Ketika berkunjung pekan lalu, di sana terdapat lahan yang belum didirikan bangunan. Misalnya seperti di sebelah kiri gerbang utama. Akan tetapi, pembangunan gedung untuk Sekolah Rakyat justru membongkar gedung D SLBN A Pajajaran.
Tim Pengembang Kurikulum yang juga menjabat sebagai PLH Kepala Sekolah SLBN A Pajajaran, Rian Ahmad Gumilar menyebut awalnya sekolah memiliki 4 gedung, yakni gedung A, B, C, dan D. Dua diantaranya dirombak demi sekolah rakyat.

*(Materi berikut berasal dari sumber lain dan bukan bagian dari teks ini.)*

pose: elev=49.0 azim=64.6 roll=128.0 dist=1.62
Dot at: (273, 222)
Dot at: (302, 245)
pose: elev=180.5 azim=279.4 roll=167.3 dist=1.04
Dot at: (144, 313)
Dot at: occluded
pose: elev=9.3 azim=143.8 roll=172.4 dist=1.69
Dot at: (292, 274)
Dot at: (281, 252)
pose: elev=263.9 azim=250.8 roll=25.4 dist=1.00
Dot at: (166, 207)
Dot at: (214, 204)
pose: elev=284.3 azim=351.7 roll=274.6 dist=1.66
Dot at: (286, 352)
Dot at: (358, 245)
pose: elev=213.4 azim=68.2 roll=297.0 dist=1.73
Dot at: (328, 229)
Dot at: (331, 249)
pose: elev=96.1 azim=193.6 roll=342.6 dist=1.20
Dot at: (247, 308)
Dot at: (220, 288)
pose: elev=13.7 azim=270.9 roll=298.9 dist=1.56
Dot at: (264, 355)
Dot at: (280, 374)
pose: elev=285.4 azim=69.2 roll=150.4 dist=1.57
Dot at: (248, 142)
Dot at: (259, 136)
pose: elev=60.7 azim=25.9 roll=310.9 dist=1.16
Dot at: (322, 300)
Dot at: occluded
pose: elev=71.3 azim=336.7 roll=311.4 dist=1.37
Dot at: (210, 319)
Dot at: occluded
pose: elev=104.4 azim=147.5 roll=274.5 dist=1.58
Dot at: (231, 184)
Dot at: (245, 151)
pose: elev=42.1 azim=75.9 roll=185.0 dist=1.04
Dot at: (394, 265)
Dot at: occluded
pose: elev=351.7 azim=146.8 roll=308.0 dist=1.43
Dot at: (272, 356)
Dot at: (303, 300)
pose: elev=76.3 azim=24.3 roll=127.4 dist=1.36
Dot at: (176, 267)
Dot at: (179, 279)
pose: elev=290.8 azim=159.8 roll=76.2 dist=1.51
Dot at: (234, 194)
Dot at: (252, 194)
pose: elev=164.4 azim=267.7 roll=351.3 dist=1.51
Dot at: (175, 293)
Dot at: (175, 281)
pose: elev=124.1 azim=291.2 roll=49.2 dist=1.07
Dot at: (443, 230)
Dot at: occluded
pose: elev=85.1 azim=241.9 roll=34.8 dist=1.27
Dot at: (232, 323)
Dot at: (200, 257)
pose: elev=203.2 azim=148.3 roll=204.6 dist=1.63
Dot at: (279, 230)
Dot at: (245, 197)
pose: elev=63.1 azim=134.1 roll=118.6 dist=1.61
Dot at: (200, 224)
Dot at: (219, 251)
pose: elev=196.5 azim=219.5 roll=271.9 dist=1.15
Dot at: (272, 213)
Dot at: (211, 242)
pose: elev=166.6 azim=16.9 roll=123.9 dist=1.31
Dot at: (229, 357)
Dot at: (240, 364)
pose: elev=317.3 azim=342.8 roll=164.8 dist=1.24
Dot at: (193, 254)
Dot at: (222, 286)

Ironisnya, pembongkaran gedung dilakukan ketika proses ujian akhir semester tengah berlangsung pada 15 Mei 2025. Imbasnya, sebagian siswa jenjang SMA dipindahkan sementara ke SLBN Cicendo agar bisa mengerjakan ujian.
"Gedung D itu diminta untuk digunakan sekolah rakyat. Sehingga anak-anak yang belajar di gedung D harus direlokasi ke SLB Cicendo," kata dia saat ditemui, Senin, 14 Juli 2025.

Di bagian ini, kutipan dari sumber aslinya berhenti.